The model is different from a rental counter: Cloud of Goods is a platform listing gear from local suppliers, delivered to your address. That makes it the most convenient option for visitors and for anyone assembling a kit without leaving home, and usually the priciest per item once delivery is in the total. Gear has to come back clean and dry, or cleaning charges apply.
What about MEC?
MEC does not rent camping gear in Toronto anymore. The retailer paused its rental program in 2020, and the Toronto store page today lists ski and bike shop services, a climbing wall, and community space, but no gear rentals.
A lot of Torontonians still remember MEC as the default place to rent a tent, and plenty of older blog posts still recommend it, so this one earns its own section. If your plan was built around an MEC rental, pick another option from this list. Their gear swap events are still worth watching if your question is really about buying used.
Can you borrow camping gear from a gear library?
Yes, through the University of Toronto Outing Club. Membership is open to anyone in the GTA at $40 a year, or $25 for current students, and members can borrow from the gear library at 21 Sussex Avenue. Gear goes out first come, first served in the week before your trip, by appointment.
Despite the name, UTOC is a not for profit club open to non students, founded in 1957. If you camp more than once a summer, a $40 membership that unlocks cheap rentals all season is hard to beat, and you also get organized trips and a cabin near Georgian Bay. The trade is convenience: no advance reservations, office hour appointments, and a first come, first served queue that runs thin before a long weekend.
Toronto's other lending institution does not cover camping: the Toronto Tool Library lends tools for $85 a year, drills and saws rather than tents, and its sister project the Sharing Depot, which did lend camping gear, is long closed.
Going to Algonquin? Rent at the park instead
For a backcountry canoe trip, outfitters at the park usually beat hauling gear from Toronto. Algonquin Outfitters rents complete packages, canoe, camping gear, and food included, from about $230 per person for a two day trip plus HST, with equipment only outfitting from about $100 per person.

* **Task list**
1/ In the text on renting camping gear in Toronto, what does a University of Toronto Outing Club membership cost for current students?
2/ From the text on renting camping gear in Toronto, print the passage between "The model is" and "What about MEC?", inclusive.
3/ Proceed with the text on renting camping gear in Toronto, writing onward from its final sentence.

* **Entries shown**
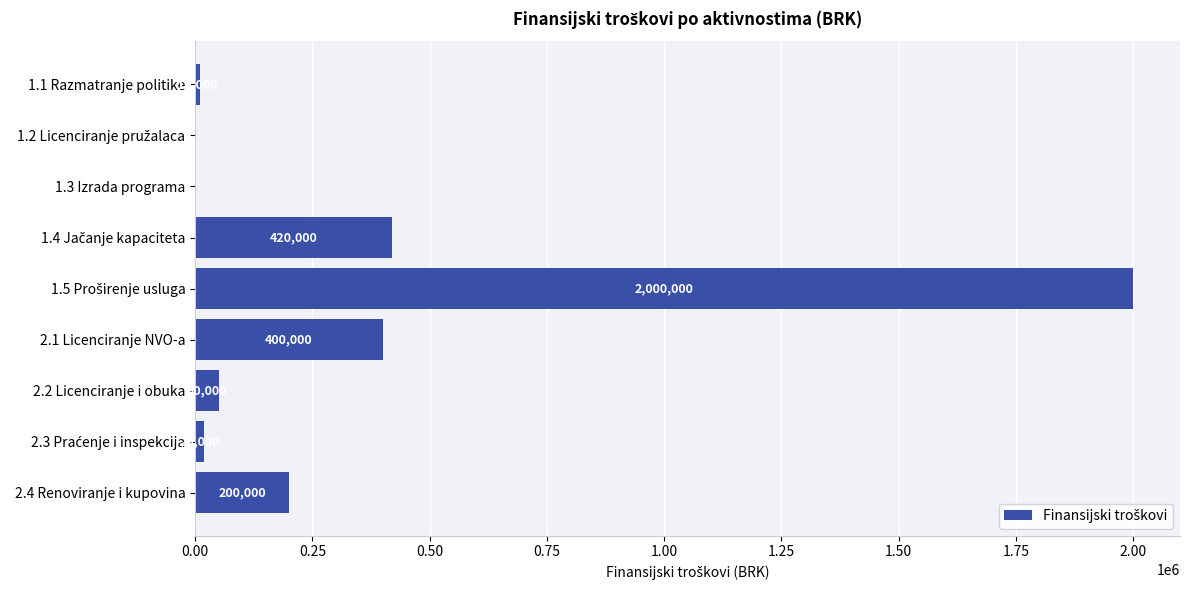

How many positive values are there?

7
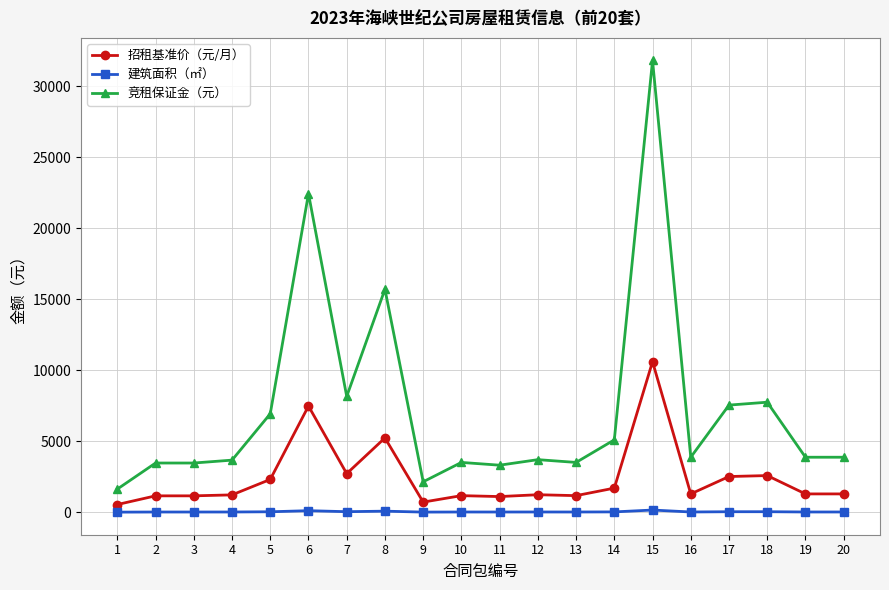

True or false: 招租基准价（元/月） has more than 2 interior local peaks.

True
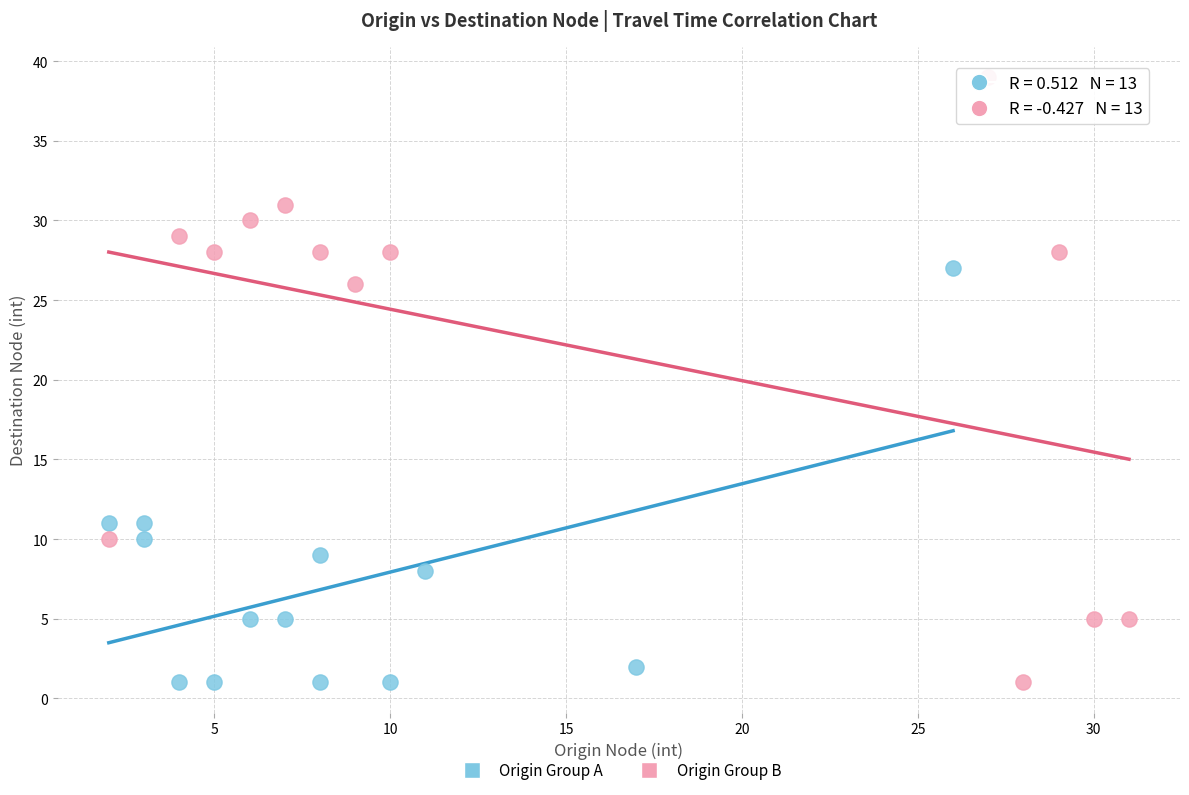

Which series has the widest spread of Y values?

Origin Group B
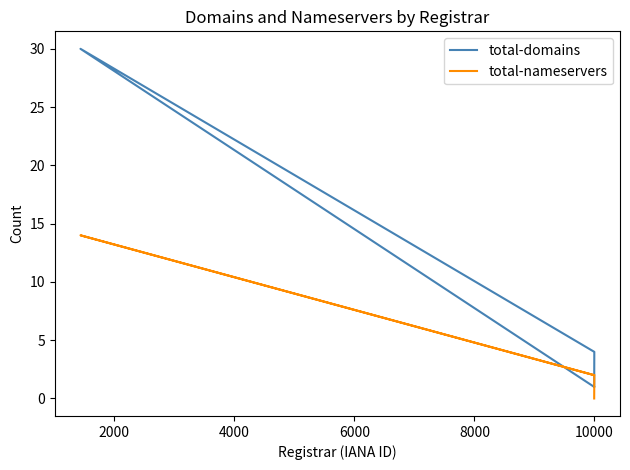

How many values in the total-nameservers series exceed 2?

1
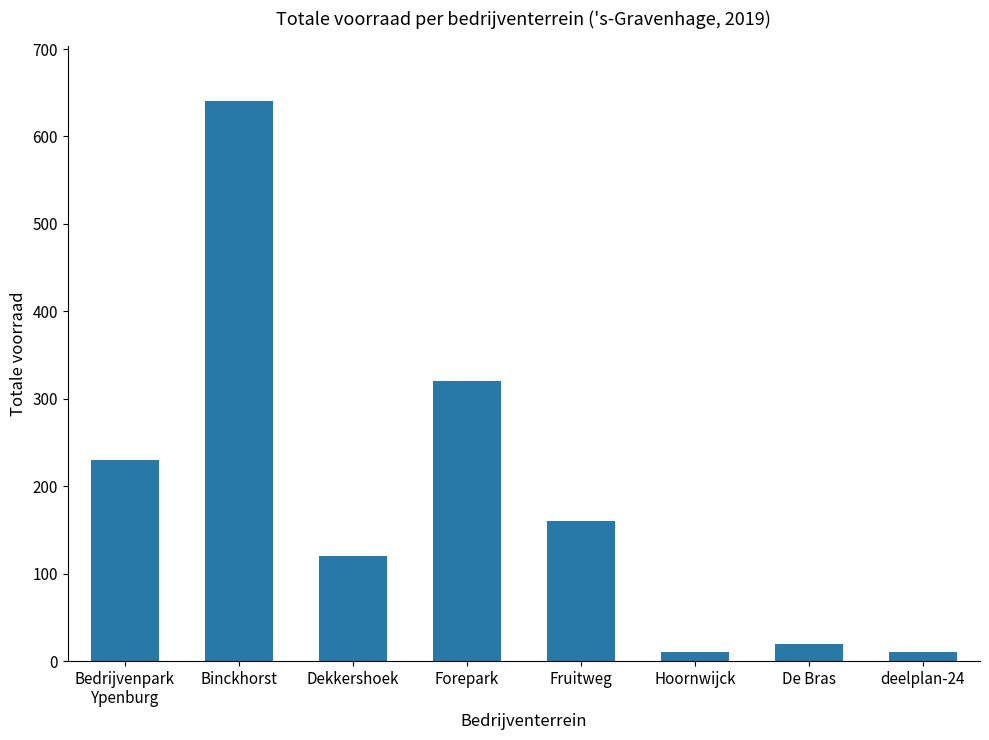

How many distinct data groups are displayed?

1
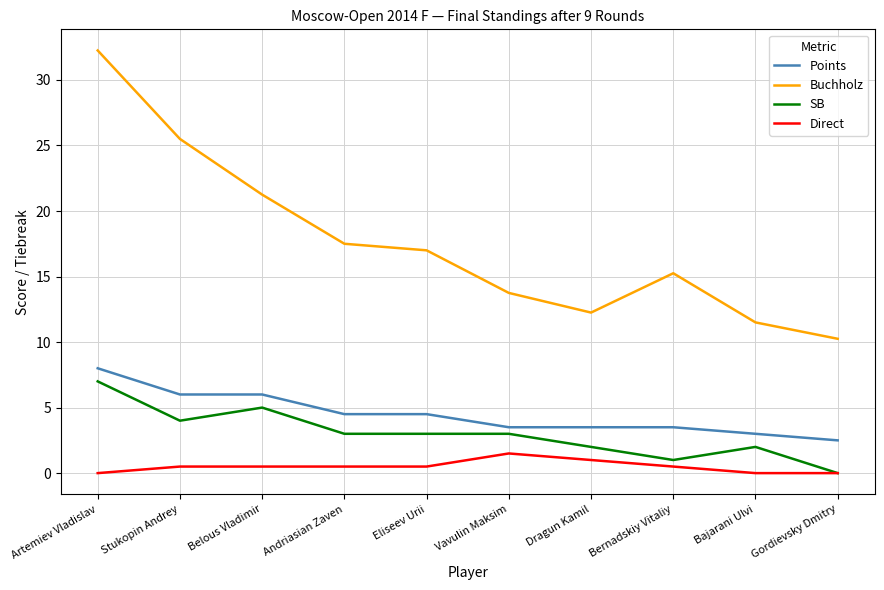

What are all the series names shown in the legend?

Points, Buchholz, SB, Direct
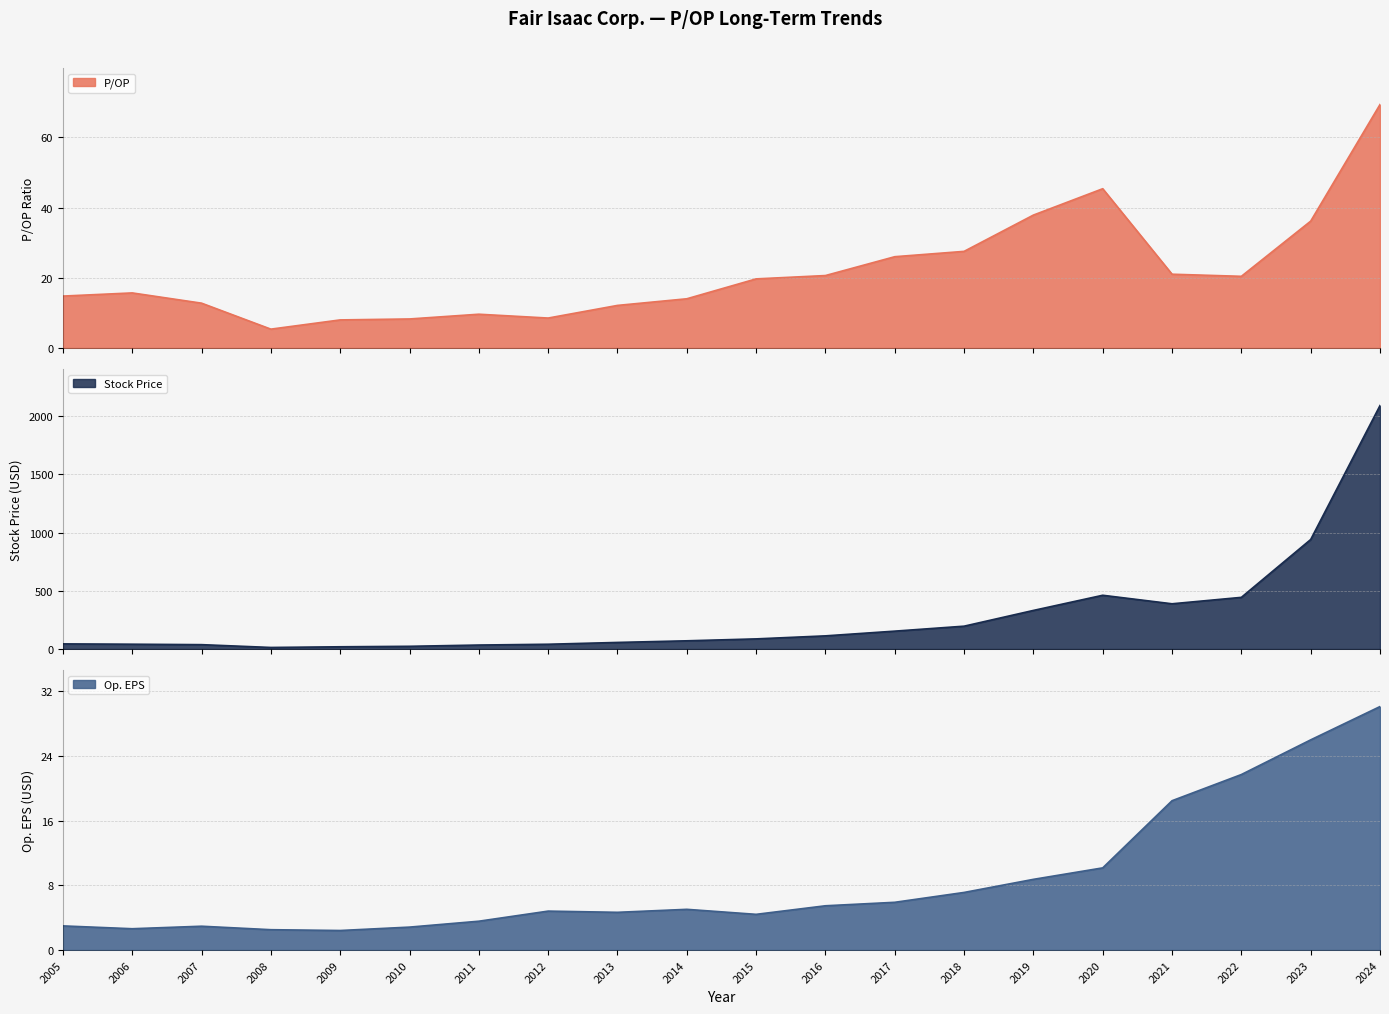

How many values in the Stock Price series exceed 87?

10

* **Solved problems**
1/ $25 a year.

2/
The model is different from a rental counter: Cloud of Goods is a platform listing gear from local suppliers, delivered to your address. That makes it the most convenient option for visitors and for anyone assembling a kit without leaving home, and usually the priciest per item once delivery is in the total. Gear has to come back clean and dry, or cleaning charges apply.
What about MEC?

3/
The logic is simple: a canoe on a car roof is the hardest thing on this list to rent in the city, and Algonquin Outfitters is already at the access points with the boats, the barrels, and the route knowledge. Complete outfitting bundles everything down to the menu, and first timers can add a three hour skills session covering camp setup, food storage, and portaging for $25 per person. A full guide is $285 a day shared by the group.
If your trip is car camping closer to the city, the Toronto options above are cheaper. If the plan involves a paddle, price the trip from the park gate first.
Renting from people nearby
The cheapest tents in the city are the ones already in your neighbours' closets. On peer to peer rental marketplaces, a four person tent typically goes for $15 to $25 a day, below shop rates, because the owner has no counter, no warehouse, and no staff. The trade is that inventory depends on who happens to live near you.
A warning before you go looking for one of these apps. Several platforms that Canadian search results still recommend by name shut down years ago, and one of the biggest simply changed its name. We checked which ones are actually alive so you do not plan a long weekend around a dead website.
This is the option circld exists for. It is a new peer to peer rental app for Toronto and the GTA, on iOS and Android, where people list their own gear and you browse what is available near you, including a growing outdoor and camping section. Listing is free and circld takes no commission: you agree on dates and price in chat and pay the owner directly.
Being new cuts both ways, and it is fair to say so. Inventory is growing but still limited compared to a rental counter with a warehouse, so the four person tent you want may not be listed in your postal code yet. There is no payment processing, insurance, or held deposit: every listing is reviewed before it goes live, owners can ask for a refundable deposit in chat, and the usual common sense of any private handoff applies. The pickup and safety notes cover how to handle the meetup well.
And if you are reading this as someone whose own tent sits in a closet 51 weekends a year, you are the supply side of this equation. The math on that is in what your idle gear could actually earn.
How the options compare
Weekend cost means a typical two night trip; figures come from the sections above.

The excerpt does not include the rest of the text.